As alianças estratégicas são, talvez, um caminho mais imediato para alavancar os negócios, sem partir para fusões e aquisições. Porém, ao falar sobre tendências do cooperativismo mundial, não há como fugir delas. Chaddad citou que, não obstante ocorrerem as fusões entre empresas de um mesmo país, hoje já existem fusões entre empresas de países distintos, como a ocorrida entre a MD Foods, da Dinamarca e a Ala, na Suécia, gerando a Arla Foods. Segundo ele, a União Européia está unificando a legislação cooperativista e é de se esperar que haja mais consolidações no continente.
Obviamente, falar em fusões e consolidações é sempre algo complicado, pois envolve, além de questões econômicas, questões políticas. Chaddad mencionou o que ouviu do CEO da Dairy Farmers of America, maior cooperativa de leite dos EUA, captando volume equivalente à produção brasileira: "o processo de fusão de cooperativas envolve, fundamentalmente, reunir os presidentes em uma sala fechada e só deixá-los sair de lá quando responderem as seguintes questões: quem será o presidente, quem será o CEO, qual será o nome da nova cooperativa e onde será a sede. O resto é muito mais fácil de resolver ..."
Esta confidência mostra que os entraves são os mesmos dos nossos e não impediram que uma cooperativa da Califórnia, por exemplo, caracterizada por grandes produtores individuais, se fundisse com uma cooperativa da Pennsylvania, reduto dos pequenos produtores e localizada no lado oposto do país. A pergunta evidente é: se eles fizeram, porque não podemos fazer também?
Claro que não se pode generalizar e, dada a atual situação, o evento de 31/07 foi um grande passo no sentido de começar a gerar um entendimento, uma atuação menos isolada, que poderá criar bases para alianças estratégicas e, quem sabe, fusões.
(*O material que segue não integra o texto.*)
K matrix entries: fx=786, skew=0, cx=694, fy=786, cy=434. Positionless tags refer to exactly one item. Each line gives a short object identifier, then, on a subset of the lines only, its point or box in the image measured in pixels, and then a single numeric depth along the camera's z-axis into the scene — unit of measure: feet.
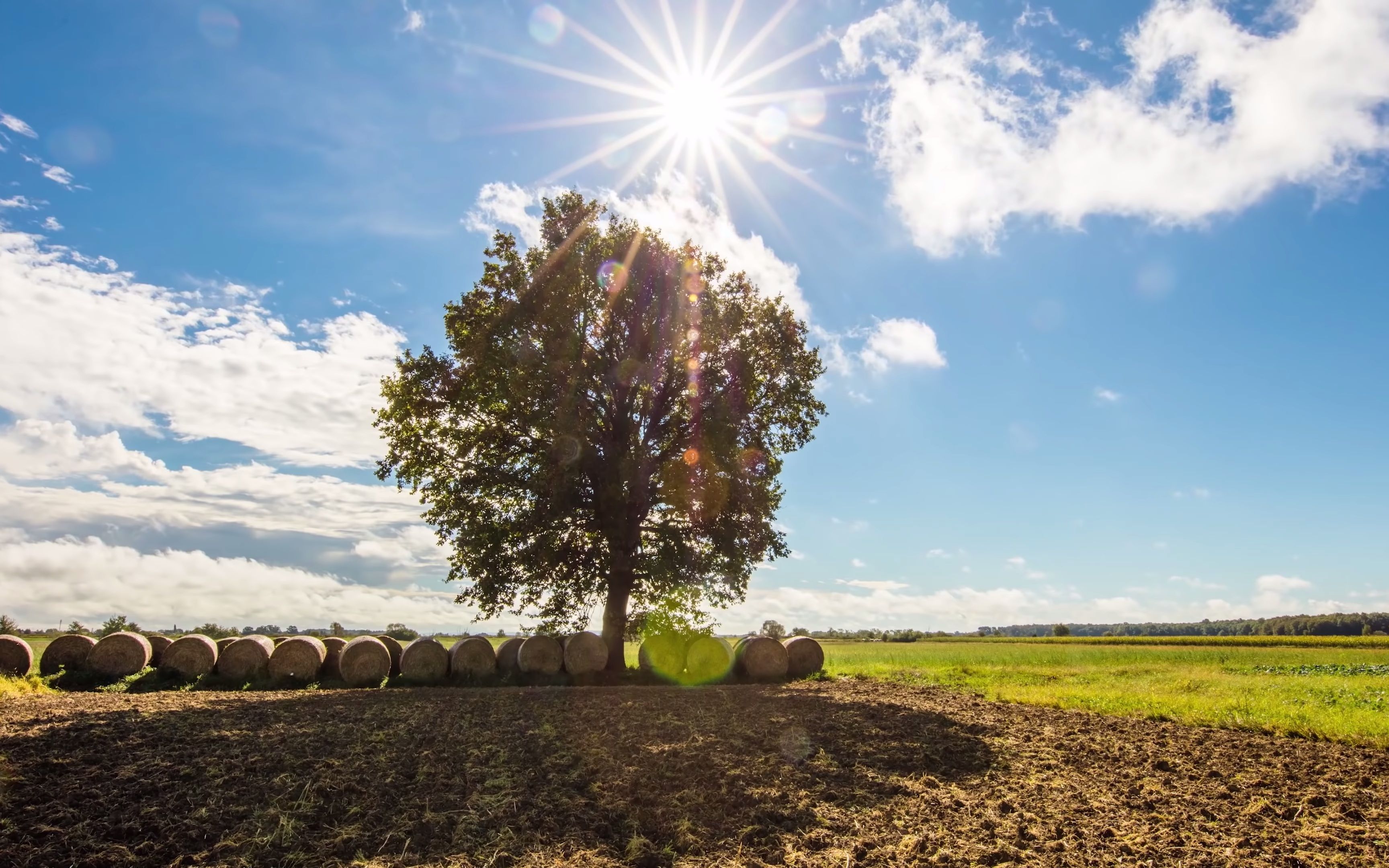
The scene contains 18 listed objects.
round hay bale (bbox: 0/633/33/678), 70.03
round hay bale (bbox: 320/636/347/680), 76.23
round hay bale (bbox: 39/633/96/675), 71.51
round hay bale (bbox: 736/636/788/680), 82.89
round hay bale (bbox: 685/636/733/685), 82.69
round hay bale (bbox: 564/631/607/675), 80.07
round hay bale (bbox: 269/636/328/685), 73.97
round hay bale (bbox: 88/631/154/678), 72.04
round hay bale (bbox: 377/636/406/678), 77.87
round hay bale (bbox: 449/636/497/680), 77.56
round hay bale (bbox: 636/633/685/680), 83.87
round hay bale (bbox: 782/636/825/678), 86.28
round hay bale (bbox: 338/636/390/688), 74.08
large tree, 82.23
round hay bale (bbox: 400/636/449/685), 75.46
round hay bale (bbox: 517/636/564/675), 78.95
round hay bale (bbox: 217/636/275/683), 73.51
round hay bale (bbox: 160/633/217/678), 73.20
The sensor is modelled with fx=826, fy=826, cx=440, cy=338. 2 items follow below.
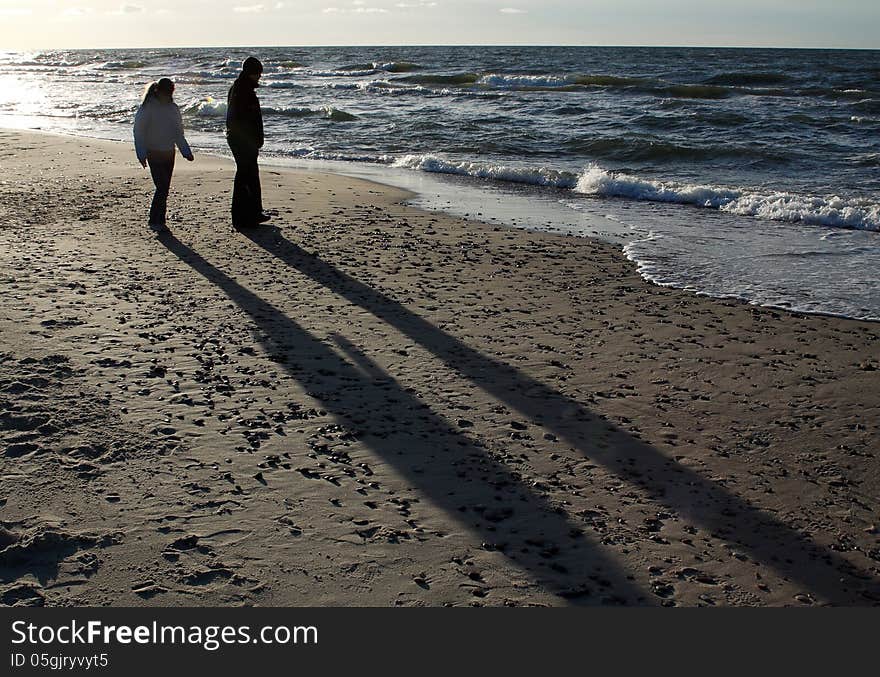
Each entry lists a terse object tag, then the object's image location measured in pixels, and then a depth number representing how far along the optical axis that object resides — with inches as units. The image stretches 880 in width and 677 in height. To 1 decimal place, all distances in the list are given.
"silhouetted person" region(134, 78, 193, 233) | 353.1
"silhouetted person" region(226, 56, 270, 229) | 360.2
O mercado sabe, no final das contas, que esse é o caminho a ser seguido, em última análise, tanto que é todos acompanham atentamente as cooperativas que passaram por um processo recente de associação ou fusão, como é o caso da Confepar, no Paraná, Centroleite, em Goiás e Leite Nilza, em Ribeirão Preto, a mais agressiva delas.
Tudo indica que o "start" foi dado, na busca da recuperação do espaço perdido no mercado, espaço este que chegou a 60% do leite formal e, hoje, atinge apenas 40%. O importante, para que a engrenagem se mova, é que nos próximos 60 dias diversas ações sejam tomadas para começar a implementar o plano apresentado.
Para finalizar, fico com as reflexões do Prof. Paulo Martins:
- Se as cooperativas originárias de países que protegem os seus mercados estão se fundindo, não seria mais premente essa ação no Brasil?
- Que estímulo tem hoje o cooperado no Brasil para investir seu capital em prol de novos investimentos a serem feitos pela cooperativa?
- O corpo responsável pela gestão da cooperativa está preparado para este novo cenário global?
- Quatro das três cooperativas analisadas estão instaladas no continente americano e explicitam ser prioridade atuar cada vez mais nesse mercado. Com que armas a cooperativa de leite brasileira irá se defrontar nessa competição?
- Qual o papel das Cooperativas singulares atualmente?